Again, as far as grazing harms, cattle are the problem, not horses. Of course any ungulate will overpopulate if their native predators are not present, including horses. So hey, just bring back the wolves and mountain lions too!
I could go on and on about the absurdity of using cows to manage rangelands and the spread of cheatgrass, but suffice it to say that idea is not ecologically sound and is rather a sordid joke. The referenced study is not the first nor will it be the last. Even removing livestock has little hope of fixing the fire/cheatrass/fire cycle that has dominated rangeland ecology in the semi arid west for at least 85 years. Climate change is only making conditions and outlook worse. We can all thank past unregulated livestock grazing along with past and ongoing cowboy politics for the mess with no letup in sight.

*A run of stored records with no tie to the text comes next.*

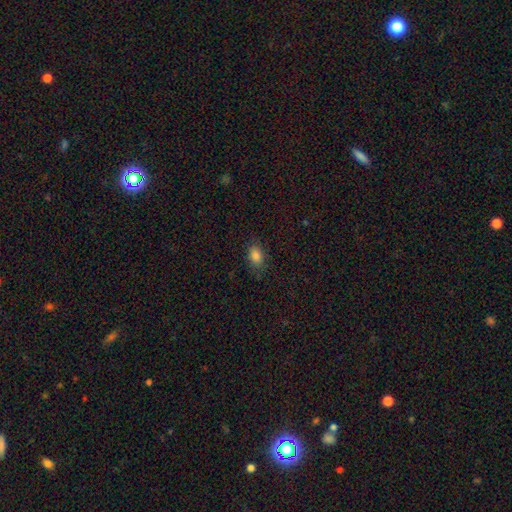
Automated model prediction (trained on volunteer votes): Smooth or featured?
  - smooth: 85% *
  - star or artifact: 11%
  - featured or disk: 5%
How rounded?
  - in between: 84% *
  - round: 15%
  - cigar-shaped: 2%
Merging?
  - none: 83% *
  - minor disturbance: 13%
  - major disturbance: 3%
  - merger: 1%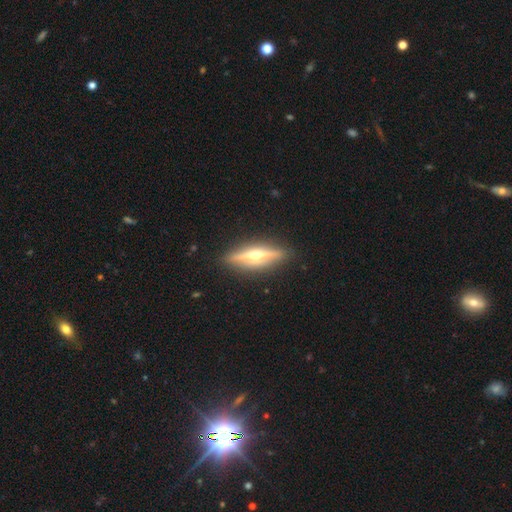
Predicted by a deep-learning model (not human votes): Smooth or featured?
  - featured or disk: 78% *
  - smooth: 16%
  - star or artifact: 6%
Edge-on disk?
  - yes: 96% *
  - no: 4%
Edge-on bulge?
  - rounded: 94% *
  - boxy: 3%
  - none: 3%
Merging?
  - none: 90% *
  - minor disturbance: 7%
  - major disturbance: 2%
  - merger: 1%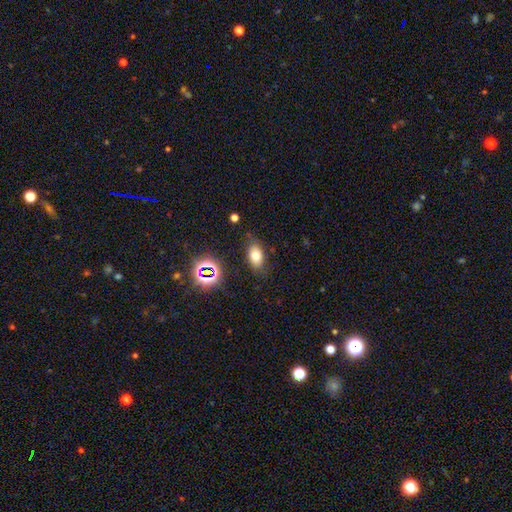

I live in juniper shrublands of Central Oregon, and it’s so frustrating to see that local agencies still can’t fit science and management together. Since fire control and overgrazing caused the encroachment of western juniper into productive grasslands to the east of here beginning a century and a half ago, it has become commonplace recently to remove all junipers on grazing lands to increase grass cover and soil moisture, and many people around here now seem to believe that juniper is always an invasive species and a fire threat, not understanding that junipers have thrived in the sandy soils between lava ridges locally for eons. As population here and the fear of wildfire has skyrocketed, many “firebreaks” have been created recently around expanding developments, namely Eagle Crest Resort and Crooked River Ranch subdivision. These firebreaks involve removing most juniper and bulldozing a wide belt clear of most all other vegetation. The result has been breaking down of the biologic crusts, a drastic increase in fire-prone annual invasives, a break in the protective cover of the woodland, and an ugly swath of human destruction 100-300 yards wide. I’ve routinely counted over 800 growth rings on many of the fresh stumps, and I don’t see many with less than 200. After a century and a half of logging for firewood and timber, and clearing for agriculture, it’s a shame to see any of the last of the world’s largest old growth juniper woodland reduced to cheat and tumble mustard. Besides increasing the actual fire risk, these belts completely disregard the natural fire breaks (rimrock, lava ridges, canyons, and intact native vegetation with biologic crust) that exist here that have allowed these ancient junipers to develop in the first place. People apparently don’t understand that a policy that makes sense on a ranch covered in grass doesn’t necessarily work in a juniper woodland with completely different soils, ecology, and fire cycle. The extent to which policy is created and controlled by grazing interests, today in Oregon, in a place that’s supposedly proud of and economically reliant on its natural heritage, blows my mind.
The highly flammable cheatgrass invasion post grazing, logging and prescribed fire is beyond belief and unsolvable. Also conveniently ignored by the cutters/grazers and their ilk.